Suppose we have a convex function $g(x)$ (i'm particularly interested in $g(x)$ decreasing but that's not a requirement for an answer)
Are there necessary or sufficient condition(s) that we can look at to examine whether $\log g(x)$ is concave?
Looking at some examples:
- an affine function is convex and log-concave
- $x^2, x^4$, etc are convex and log-concave
- $e^x$ is log concave
- $e^{x^2}$ is not log concave
So a crude guess might be that a convex function is log-concave if it does not increase "too fast". But I don't know if this is correct, and even if it is, I don't know what "too fast" is (is $e^x$ the limit?)

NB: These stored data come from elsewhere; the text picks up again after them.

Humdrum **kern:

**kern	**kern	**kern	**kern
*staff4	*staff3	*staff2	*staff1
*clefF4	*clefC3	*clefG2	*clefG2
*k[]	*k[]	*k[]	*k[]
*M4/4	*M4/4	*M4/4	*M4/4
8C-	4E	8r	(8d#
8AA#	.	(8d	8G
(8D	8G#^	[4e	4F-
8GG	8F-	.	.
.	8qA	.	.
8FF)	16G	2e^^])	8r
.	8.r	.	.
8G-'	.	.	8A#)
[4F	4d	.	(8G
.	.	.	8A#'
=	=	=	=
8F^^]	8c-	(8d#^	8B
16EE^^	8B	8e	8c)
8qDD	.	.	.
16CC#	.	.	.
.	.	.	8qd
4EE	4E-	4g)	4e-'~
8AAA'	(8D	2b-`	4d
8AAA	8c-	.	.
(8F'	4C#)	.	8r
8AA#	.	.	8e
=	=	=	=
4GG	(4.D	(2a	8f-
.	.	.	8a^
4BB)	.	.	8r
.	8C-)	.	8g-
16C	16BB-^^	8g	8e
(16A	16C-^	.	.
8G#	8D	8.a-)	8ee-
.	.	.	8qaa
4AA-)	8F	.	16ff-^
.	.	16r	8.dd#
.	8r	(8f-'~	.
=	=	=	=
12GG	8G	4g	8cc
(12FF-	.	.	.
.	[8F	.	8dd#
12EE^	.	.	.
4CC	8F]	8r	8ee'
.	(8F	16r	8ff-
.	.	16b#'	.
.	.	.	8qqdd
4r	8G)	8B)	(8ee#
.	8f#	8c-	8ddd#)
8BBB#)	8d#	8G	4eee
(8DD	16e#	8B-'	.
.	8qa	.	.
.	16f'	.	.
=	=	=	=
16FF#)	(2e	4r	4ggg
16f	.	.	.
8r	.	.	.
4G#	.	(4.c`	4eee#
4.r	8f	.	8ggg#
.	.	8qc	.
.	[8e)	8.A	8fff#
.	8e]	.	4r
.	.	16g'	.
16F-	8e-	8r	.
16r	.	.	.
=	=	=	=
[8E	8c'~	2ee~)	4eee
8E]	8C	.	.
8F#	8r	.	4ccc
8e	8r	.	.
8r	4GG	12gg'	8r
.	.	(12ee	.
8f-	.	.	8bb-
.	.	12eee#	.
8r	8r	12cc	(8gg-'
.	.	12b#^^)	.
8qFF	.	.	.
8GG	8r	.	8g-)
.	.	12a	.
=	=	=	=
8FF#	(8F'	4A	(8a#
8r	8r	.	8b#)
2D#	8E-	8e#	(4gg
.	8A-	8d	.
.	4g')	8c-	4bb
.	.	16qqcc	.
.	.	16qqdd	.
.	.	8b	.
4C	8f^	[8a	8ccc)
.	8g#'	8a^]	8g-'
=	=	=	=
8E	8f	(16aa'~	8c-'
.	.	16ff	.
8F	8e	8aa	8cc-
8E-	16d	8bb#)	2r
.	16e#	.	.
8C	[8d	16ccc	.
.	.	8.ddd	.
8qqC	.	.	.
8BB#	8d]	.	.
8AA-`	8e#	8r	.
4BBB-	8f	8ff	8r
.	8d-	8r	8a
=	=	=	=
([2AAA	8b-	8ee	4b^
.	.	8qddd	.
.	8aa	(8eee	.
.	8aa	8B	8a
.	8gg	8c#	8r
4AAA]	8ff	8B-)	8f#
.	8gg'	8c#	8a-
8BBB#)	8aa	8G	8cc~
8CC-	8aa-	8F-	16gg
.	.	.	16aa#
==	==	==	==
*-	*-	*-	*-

Let's assume $g$ is positive and twice differentiable. Then $(\ln g)'=\frac{g'}{g}$ and $(\ln g)''=\frac{g''g-g'^2}{g^2}$, so the condition of concavity is $g''g-g'^2\leq0$. Since $g$ is convex $g''\geq0$, so this is equivalent to $|g'|\geq\sqrt{gg''}$, the first derivative is greater by absolute value than the geometric mean of the second derivative and the function itself.
"Not increasing too fast" does not do it: $\frac1x$ does not increase at all, yet it is log-convex instead (taking $x>0$). There might be something to $e^x$ being the "boundary", it has to do with $x$ being the boundary between concave and convex among the power functions. Take $g(x)=\cosh x$, then $g'(x)=\sinh x$, $g''(x)=\cosh x$, and $\cosh^2x-\sinh^2x=1\geq0$. So $\cosh$, growing slightly faster than $e^x$, is log-convex. On the other hand, $\sinh x$, growing slightly slower, is log-concave.